Imaginary companions are an integral part of many children’s lives. They provide comfort in times of stress, companionship when they’re lonely, someone to boss around when they feel powerless, and someone to blame for the broken lamp in the living room. Most important, an imaginary companion is a tool young children use to help them make sense of the adult world.

Mr. Meebles acknowledges imaginary friends and provides validation to young readers who have experienced the phenomenon themselves, all while delicately suggesting that imaginary friends might someday be forgotten.

The hero of the story is Donald, a boy who has an imaginary friend named Mr. Meebles. Donald and Mr. Meebles have lots of adventures when Donald has time to daydream, but from the start Mr. Meebles expresses concern over the fact that he’s only make-believe.

Mr. Meebles was a very short man with a very tall hat and a very big problem. Mr. Meebles’ problem was that he was only make-believe. A little boy named Donald had imagined him one day when he didn’t have anything else to do.

Artwork from the book Mr. Meebles

Together, Donald and Mr. Meeble tackle the stuff daydreams are made of: things like dragons, pirates, and outlaws. But one day a profound thought occurs to Donald’s imaginary friend: What happens when Donald doesn’t think about him?

One day, while they were having an adventure full of pirates and parrots and pieces of eight, Mr. Meebles asked Donald, ‘Where am I when you don’t think about me?’

‘Why, nowhere, I guess,’ said Donald. ‘You’re just an idea, and an idea doesn’t exist unless somebody has it.’

Artwork from the book Mr. Meebles

As Donald grows increasingly preoccupied with school and chores, he has less and less time for daydreaming. Mr. Meebles expresses concern at this and asks about what would happen to him if Donald never thought about him.

‘That’s what bothers me,’ said Mr. Meebles. ‘What if you never thought about me at all?’

‘But I DO think about you,’ said Donald.

‘Not as much as you used to,’ said Mr. Meebles.

This was true. Donald was going to school now. He didn’t have much time for make-believe anymore.

Artwork from the book Mr. Meebles

Donald assures Mr.
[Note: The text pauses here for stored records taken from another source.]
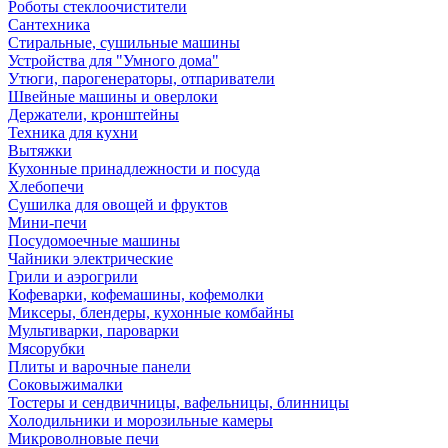
Роботы стеклоочистители
Сантехника
Стиральные, сушильные машины
Устройства для "Умного дома"
Утюги, парогенераторы, отпариватели
Швейные машины и оверлоки
Держатели, кронштейны
Техника для кухни
Вытяжки
Кухонные принадлежности и посуда
Хлебопечи
Сушилка для овощей и фруктов
Мини-печи
Посудомоечные машины
Чайники электрические
Грили и аэрогрили
Кофеварки, кофемашины, кофемолки
Миксеры, блендеры, кухонные комбайны
Мультиварки, пароварки
Мясорубки
Плиты и варочные панели
Соковыжималки
Тостеры и сендвичницы, вафельницы, блинницы
Холодильники и морозильные камеры
Микроволновые печи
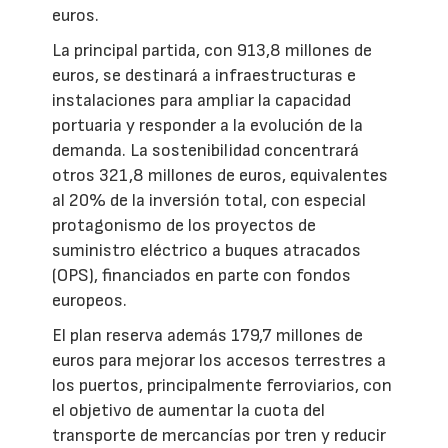
euros.
La principal partida, con 913,8 millones de
euros, se destinará a infraestructuras e
instalaciones para ampliar la capacidad
portuaria y responder a la evolución de la
demanda. La sostenibilidad concentrará
otros 321,8 millones de euros, equivalentes
al 20% de la inversión total, con especial
protagonismo de los proyectos de
suministro eléctrico a buques atracados
(OPS), financiados en parte con fondos
europeos.
El plan reserva además 179,7 millones de
euros para mejorar los accesos terrestres a
los puertos, principalmente ferroviarios, con
el objetivo de aumentar la cuota del
transporte de mercancías por tren y reducir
Meebles that he won’t forget about him. He comes up with an ingenious plan for remembering his imaginary friend day and after day.

‘I promise to think about you often, Mr. Meebles,’ said Donald. ‘I’ll write a note so I won’t forget. Whenever I have an idea I want to remember, I write it down,’ he said. This reminded Donald that he had some spelling homework to do.
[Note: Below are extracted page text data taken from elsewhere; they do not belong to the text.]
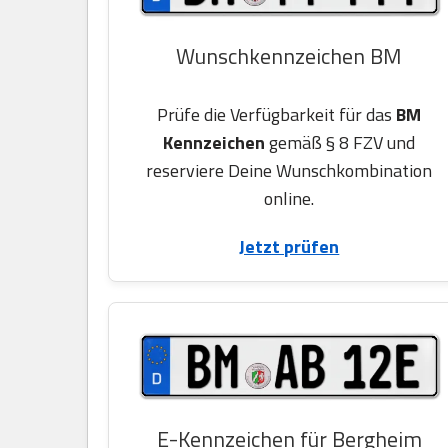
Wunschkennzeichen BM
Prüfe die Verfügbarkeit für das
BM
Kennzeichen
gemäß § 8 FZV und
reserviere Deine Wunschkombination
online.
Jetzt prüfen
E-Kennzeichen für Bergheim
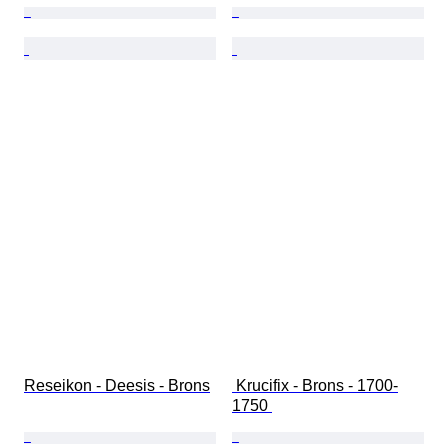
Reseikon - Deesis - Brons
 Krucifix - Brons - 1700-
1750 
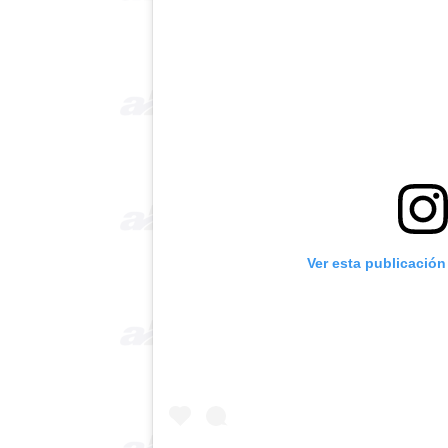
Ver esta publicación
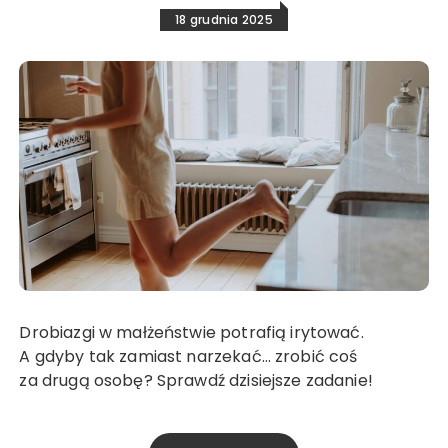
18 grudnia 2025
Drobiazgi w małżeństwie potrafią irytować.
A gdyby tak zamiast narzekać… zrobić coś
za drugą osobę? Sprawdź dzisiejsze zadanie!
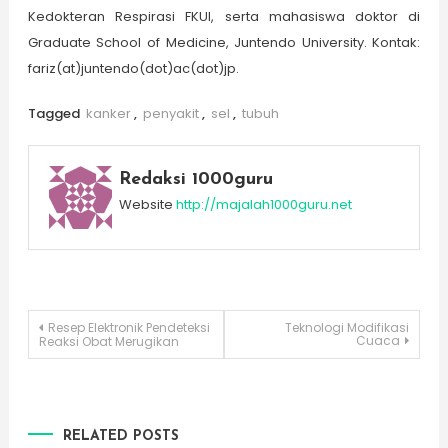
Kedokteran Respirasi FKUI, serta mahasiswa doktor di
Graduate School of Medicine, Juntendo University. Kontak:
fariz(at)juntendo(dot)ac(dot)jp.
Tagged
kanker
,
penyakit
,
sel
,
tubuh
Redaksi 1000guru
Website
http://majalah1000guru.net
Post
Resep Elektronik Pendeteksi
Teknologi Modifikasi
Cuaca
Reaksi Obat Merugikan
navigation
RELATED POSTS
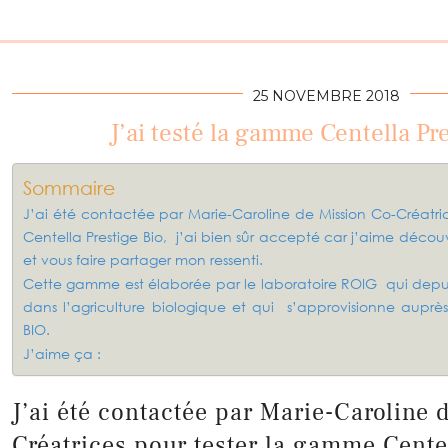
25 NOVEMBRE 2018
J’ai testé la gamme Centella Pr
Sommaire
J’ai été contactée par Marie-Caroline de Mission Co-Créatri
Centella Prestige Bio, j’ai bien sûr accepté car j’aime décou
et vous faire partager mon ressenti.
Cette gamme est élaborée par le laboratoire ROIG qui depuis
dans l’agriculture biologique et qui s’approvisionne auprès
BIO.
J’aime ça :
J’ai été contactée par Marie-Caroline 
Créatrices pour tester la gamme Cente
Things don’t go quite according to plan, however, and Mr. Meebles has to take things into his own hands. The surprise ending will delight readers.

Artwork from the book Mr. Meebles

The book’s gentle approach is perfect for parents of children with imaginary friends. According to Dr. Kutner, children already know that their imaginary friends aren’t real, and parents shouldn’t push their children too hard in either direction.

Don’t insist that your child admit that his imaginary companion doesn’t really exist. Rest assured that he knows that. In fact, if you push your child too hard in the other direction, treating his invisible friend as if you truly believed he did exist, your child will probably become upset, and perhaps a bit frightened.

Mr. Meebles is out of print, but parents lucky enough to find this book used will be in for a treat. Children won’t soon forget this touching story of an imaginary friend whose biggest worry is about being forgotten. Complement it with Gila Monsters Meet You at the Airport, a wonderful children’s book about dealing with changes and stereotypes.